** EXERCISE MATERIALS **
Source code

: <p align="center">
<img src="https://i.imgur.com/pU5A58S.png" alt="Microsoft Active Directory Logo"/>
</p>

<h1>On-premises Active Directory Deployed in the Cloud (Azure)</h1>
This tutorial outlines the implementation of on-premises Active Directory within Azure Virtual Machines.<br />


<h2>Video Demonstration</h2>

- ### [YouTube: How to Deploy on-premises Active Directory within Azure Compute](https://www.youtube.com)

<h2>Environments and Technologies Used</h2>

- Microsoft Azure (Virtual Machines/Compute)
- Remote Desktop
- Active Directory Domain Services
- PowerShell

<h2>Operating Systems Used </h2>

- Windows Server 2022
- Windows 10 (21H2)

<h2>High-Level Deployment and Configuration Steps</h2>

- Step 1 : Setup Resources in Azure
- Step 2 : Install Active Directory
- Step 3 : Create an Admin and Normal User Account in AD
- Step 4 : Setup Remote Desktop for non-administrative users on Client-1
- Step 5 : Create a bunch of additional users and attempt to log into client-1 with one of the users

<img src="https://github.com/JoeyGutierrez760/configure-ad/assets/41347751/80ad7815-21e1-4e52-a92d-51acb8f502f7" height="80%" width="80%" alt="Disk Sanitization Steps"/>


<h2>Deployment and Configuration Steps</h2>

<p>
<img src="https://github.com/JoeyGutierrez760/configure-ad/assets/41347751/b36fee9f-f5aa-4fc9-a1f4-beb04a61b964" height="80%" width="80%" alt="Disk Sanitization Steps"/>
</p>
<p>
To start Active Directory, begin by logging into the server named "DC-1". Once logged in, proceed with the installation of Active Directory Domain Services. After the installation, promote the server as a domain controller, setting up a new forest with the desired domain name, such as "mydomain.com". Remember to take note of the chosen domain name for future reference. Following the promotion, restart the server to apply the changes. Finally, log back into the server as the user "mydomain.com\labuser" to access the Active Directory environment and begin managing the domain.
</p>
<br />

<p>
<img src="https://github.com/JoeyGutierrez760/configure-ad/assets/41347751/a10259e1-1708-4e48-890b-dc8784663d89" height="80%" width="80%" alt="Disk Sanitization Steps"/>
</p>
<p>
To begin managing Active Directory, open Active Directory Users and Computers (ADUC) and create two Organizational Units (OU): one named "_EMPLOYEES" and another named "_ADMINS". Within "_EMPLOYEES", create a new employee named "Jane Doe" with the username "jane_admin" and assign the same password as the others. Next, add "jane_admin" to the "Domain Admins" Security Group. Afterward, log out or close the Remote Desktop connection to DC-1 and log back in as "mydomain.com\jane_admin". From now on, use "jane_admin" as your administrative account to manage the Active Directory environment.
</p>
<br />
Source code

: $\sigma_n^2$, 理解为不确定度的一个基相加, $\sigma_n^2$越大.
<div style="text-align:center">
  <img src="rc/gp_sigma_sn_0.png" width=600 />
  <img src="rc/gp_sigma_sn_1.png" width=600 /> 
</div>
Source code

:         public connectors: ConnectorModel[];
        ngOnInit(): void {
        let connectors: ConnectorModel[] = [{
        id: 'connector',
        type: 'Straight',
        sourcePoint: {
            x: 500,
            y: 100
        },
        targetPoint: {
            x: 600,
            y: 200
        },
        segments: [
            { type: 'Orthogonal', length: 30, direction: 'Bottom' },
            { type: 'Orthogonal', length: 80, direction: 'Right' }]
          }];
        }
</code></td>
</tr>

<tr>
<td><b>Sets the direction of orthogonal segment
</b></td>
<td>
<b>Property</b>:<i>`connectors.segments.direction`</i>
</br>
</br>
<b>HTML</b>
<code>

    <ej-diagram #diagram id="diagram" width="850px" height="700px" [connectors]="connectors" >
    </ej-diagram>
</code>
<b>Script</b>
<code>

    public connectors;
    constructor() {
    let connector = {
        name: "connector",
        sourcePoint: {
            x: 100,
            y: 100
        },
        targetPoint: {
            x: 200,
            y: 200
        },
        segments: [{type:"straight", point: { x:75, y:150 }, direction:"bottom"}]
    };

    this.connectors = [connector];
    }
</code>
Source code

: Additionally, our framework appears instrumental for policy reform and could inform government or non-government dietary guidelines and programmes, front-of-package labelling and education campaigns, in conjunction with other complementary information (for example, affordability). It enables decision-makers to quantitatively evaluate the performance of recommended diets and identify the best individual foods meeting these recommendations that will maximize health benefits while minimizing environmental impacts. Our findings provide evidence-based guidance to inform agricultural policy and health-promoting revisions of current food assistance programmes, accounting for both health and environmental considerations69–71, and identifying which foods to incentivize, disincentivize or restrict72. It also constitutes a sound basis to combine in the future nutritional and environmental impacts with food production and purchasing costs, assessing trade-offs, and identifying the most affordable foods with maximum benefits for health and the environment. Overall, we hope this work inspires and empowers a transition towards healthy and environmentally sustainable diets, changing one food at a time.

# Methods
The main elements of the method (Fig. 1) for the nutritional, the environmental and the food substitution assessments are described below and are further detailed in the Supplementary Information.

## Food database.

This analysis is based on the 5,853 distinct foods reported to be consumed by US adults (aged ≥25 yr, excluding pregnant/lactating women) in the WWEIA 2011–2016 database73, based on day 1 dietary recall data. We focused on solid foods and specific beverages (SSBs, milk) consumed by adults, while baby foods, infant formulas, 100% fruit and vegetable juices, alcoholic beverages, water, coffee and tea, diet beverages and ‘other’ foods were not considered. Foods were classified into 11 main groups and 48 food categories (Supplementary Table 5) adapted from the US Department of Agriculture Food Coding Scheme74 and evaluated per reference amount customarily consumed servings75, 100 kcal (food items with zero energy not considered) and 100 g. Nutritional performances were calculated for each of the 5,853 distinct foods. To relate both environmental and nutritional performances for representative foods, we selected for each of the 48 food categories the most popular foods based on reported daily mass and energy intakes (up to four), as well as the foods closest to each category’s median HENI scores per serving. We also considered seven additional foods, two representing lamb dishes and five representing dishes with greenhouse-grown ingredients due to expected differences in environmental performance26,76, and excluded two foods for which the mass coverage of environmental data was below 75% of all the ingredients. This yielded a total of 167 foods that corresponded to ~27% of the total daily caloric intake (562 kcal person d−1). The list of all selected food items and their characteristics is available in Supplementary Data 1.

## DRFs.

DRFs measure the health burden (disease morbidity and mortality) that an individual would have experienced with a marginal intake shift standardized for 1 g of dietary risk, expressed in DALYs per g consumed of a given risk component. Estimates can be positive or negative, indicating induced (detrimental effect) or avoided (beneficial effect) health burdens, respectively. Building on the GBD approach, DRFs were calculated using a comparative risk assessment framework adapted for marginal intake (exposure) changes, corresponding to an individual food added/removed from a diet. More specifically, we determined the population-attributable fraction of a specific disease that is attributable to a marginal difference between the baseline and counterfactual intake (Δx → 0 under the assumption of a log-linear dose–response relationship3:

** WORK TO COMPLETE **
Count the lines in the data above that contain the string "Setup". Give only the number.

** ANSWER TO THE PROBLEM **
2